WHAT TO WORK ON ::
Every record should be copied exactly, and the images omitted.

THE DATA ::
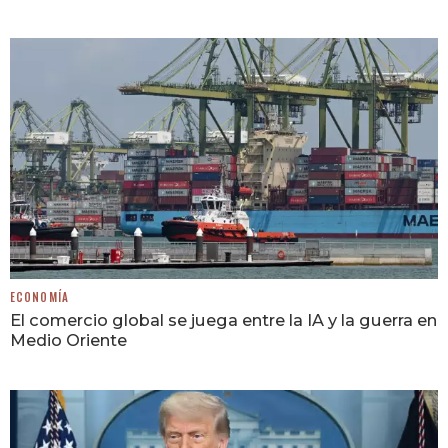
ECONOMÍA
El comercio global se juega entre la IA y la guerra en
Medio Oriente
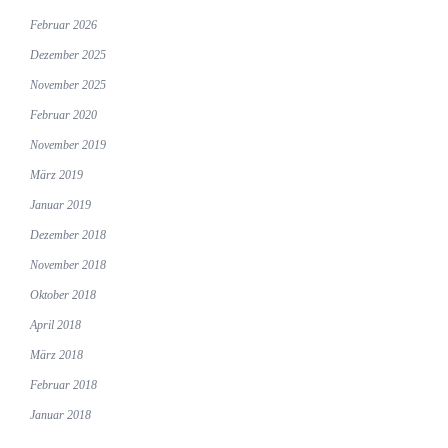
Februar 2026
Dezember 2025
November 2025
Februar 2020
November 2019
März 2019
Januar 2019
Dezember 2018
November 2018
Oktober 2018
April 2018
März 2018
Februar 2018
Januar 2018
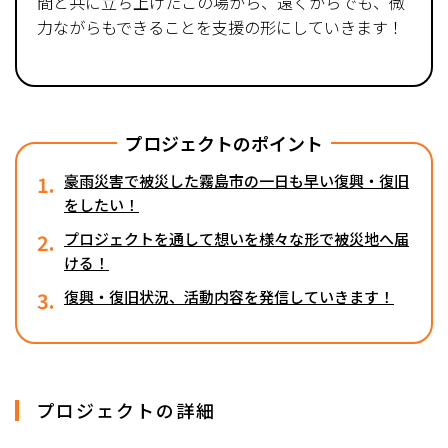
間と共に立ち上げたこの場から、遠くからでも、微
力ながらもできることを支援の形にしていきます！
プロジェクトのポイント
1.
豪雨災害で被災した霧島市の一日も早い復興・復旧
をしたい！
2.
プロジェクトを通して想いを様々な形で被災地へ届
ける！
3.
復興・復旧状況、活動内容を発信していきます！
プロジェクトの詳細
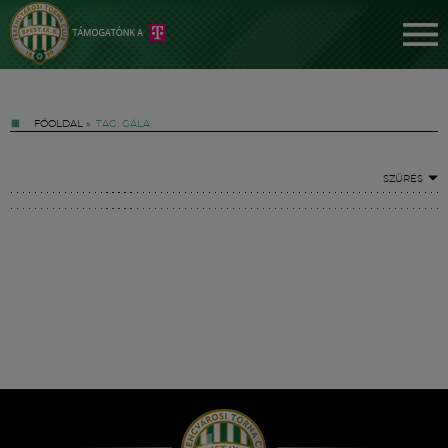
FŐOLDAL
»
TAG: GÁLA
SZŰRÉS
Jegyek
FM YouTube +
Hírek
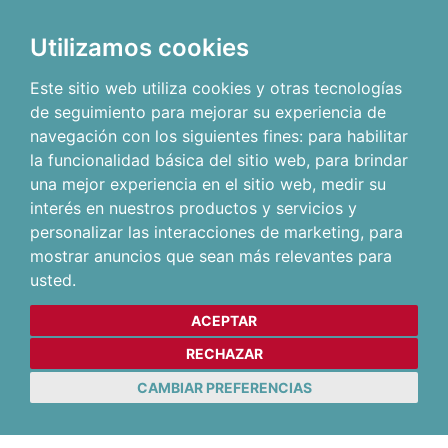
Utilizamos cookies
Este sitio web utiliza cookies y otras tecnologías
de seguimiento para mejorar su experiencia de
navegación con los siguientes fines:
para habilitar
la funcionalidad básica del sitio web
,
para brindar
una mejor experiencia en el sitio web
,
medir su
interés en nuestros productos y servicios y
personalizar las interacciones de marketing
,
para
mostrar anuncios que sean más relevantes para
usted
.
ACEPTAR
RECHAZAR
CAMBIAR PREFERENCIAS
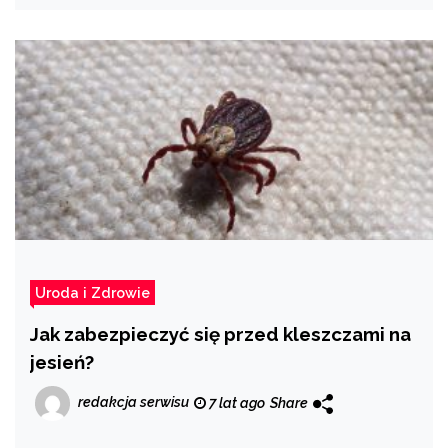
Uroda i Zdrowie
Jak zabezpieczyć się przed kleszczami na
jesień?
redakcja serwisu
7 lat ago
Share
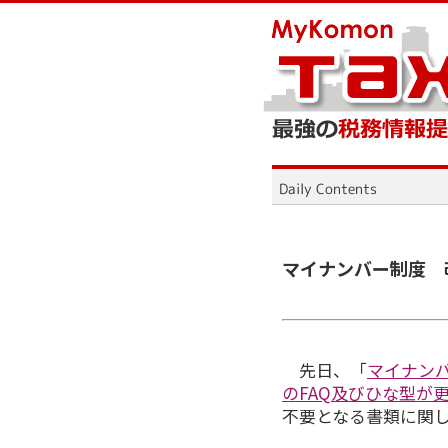
マイナンバー制度 
先日、「
マイナン
のFAQ及びひな型が
不要となる書類に関し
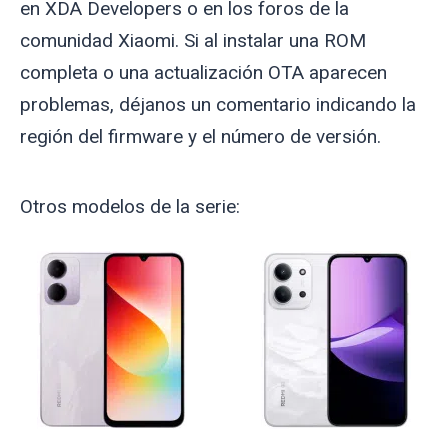
en XDA Developers o en los foros de la
comunidad Xiaomi. Si al instalar una ROM
completa o una actualización OTA aparecen
problemas, déjanos un comentario indicando la
región del firmware y el número de versión.
Otros modelos de la serie:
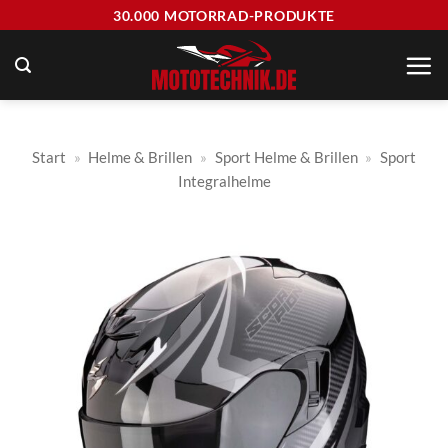
Zum
30.000 MOTORRAD-PRODUKTE
Inhalt
springen
Start
»
Helme & Brillen
»
Sport Helme & Brillen
»
Sport
Integralhelme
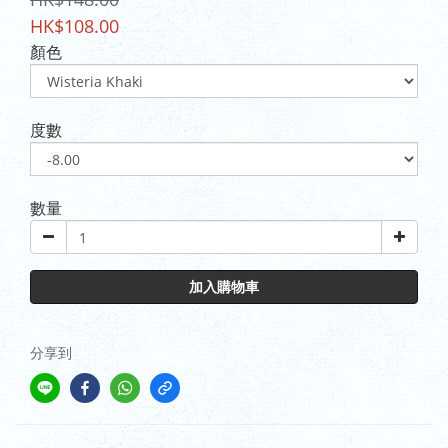
HK$108.00
顏色
度數
數量
加入購物車
分享到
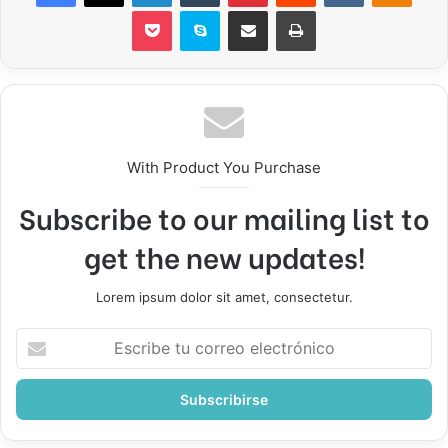
Pocket
Skype
Compartir por correo electrónico
Imprimir
With Product You Purchase
Subscribe to our mailing list to
get the new updates!
Lorem ipsum dolor sit amet, consectetur.
Escribe
tu
correo
electrónico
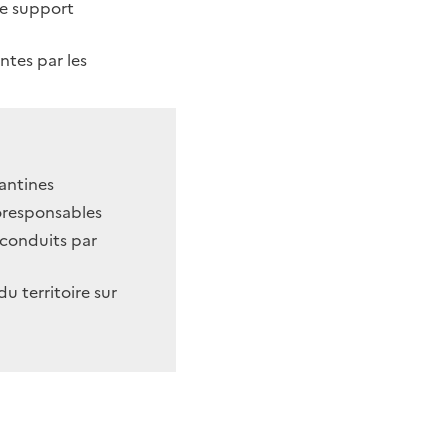
me support
ntes par les
antines
oresponsables
 conduits par
du territoire sur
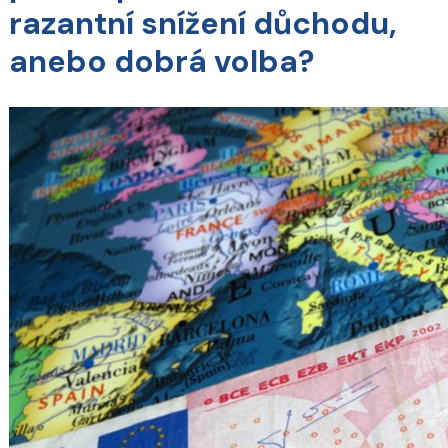
razantní snížení důchodu,
anebo dobrá volba?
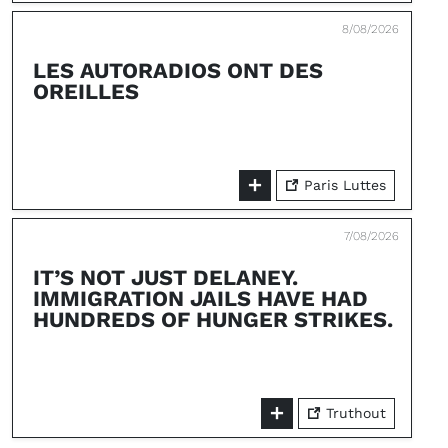
8/08/2026
LES AUTORADIOS ONT DES
OREILLES
Paris Luttes
7/08/2026
IT’S NOT JUST DELANEY.
IMMIGRATION JAILS HAVE HAD
HUNDREDS OF HUNGER STRIKES.
Truthout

ANSWER SPACE ::
ECONOMÍA
El comercio global se juega entre la IA y la guerra en
Medio Oriente
Februar 2026
Dezember 2025
November 2025
Februar 2020
November 2019
März 2019
Januar 2019
Dezember 2018
November 2018
Oktober 2018
April 2018
März 2018
Februar 2018
Januar 2018
間と共に立ち上げたこの場から、遠くからでも、微
力ながらもできることを支援の形にしていきます！
プロジェクトのポイント
1.
豪雨災害で被災した霧島市の一日も早い復興・復旧
をしたい！
2.
プロジェクトを通して想いを様々な形で被災地へ届
ける！
3.
復興・復旧状況、活動内容を発信していきます！
プロジェクトの詳細
FŐOLDAL
»
TAG: GÁLA
SZŰRÉS
Jegyek
FM YouTube +
Hírek
Utilizamos cookies
Este sitio web utiliza cookies y otras tecnologías
de seguimiento para mejorar su experiencia de
navegación con los siguientes fines:
para habilitar
la funcionalidad básica del sitio web
,
para brindar
una mejor experiencia en el sitio web
,
medir su
interés en nuestros productos y servicios y
personalizar las interacciones de marketing
,
para
mostrar anuncios que sean más relevantes para
usted
.
ACEPTAR
RECHAZAR
CAMBIAR PREFERENCIAS
Uroda i Zdrowie
Jak zabezpieczyć się przed kleszczami na
jesień?
redakcja serwisu
7 lat ago
Share
マイナンバー制度 
先日、「
マイナン
のFAQ及びひな型が
不要となる書類に関し
en XDA Developers o en los foros de la
comunidad Xiaomi. Si al instalar una ROM
completa o una actualización OTA aparecen
problemas, déjanos un comentario indicando la
región del firmware y el número de versión.
Otros modelos de la serie:
Zum
30.000 MOTORRAD-PRODUKTE
Inhalt
springen
Start
»
Helme & Brillen
»
Sport Helme & Brillen
»
Sport
Integralhelme
HK$108.00
顏色
度數
數量
加入購物車
分享到
Pocket
Skype
Compartir por correo electrónico
Imprimir
With Product You Purchase
Subscribe to our mailing list to
get the new updates!
Lorem ipsum dolor sit amet, consectetur.
Escribe
tu
correo
electrónico
me support
ntes par les
antines
oresponsables
 conduits par
du territoire sur
razantní snížení důchodu,
anebo dobrá volba?
8/08/2026
LES AUTORADIOS ONT DES
OREILLES
Paris Luttes
7/08/2026
IT’S NOT JUST DELANEY.
IMMIGRATION JAILS HAVE HAD
HUNDREDS OF HUNGER STRIKES.
Truthout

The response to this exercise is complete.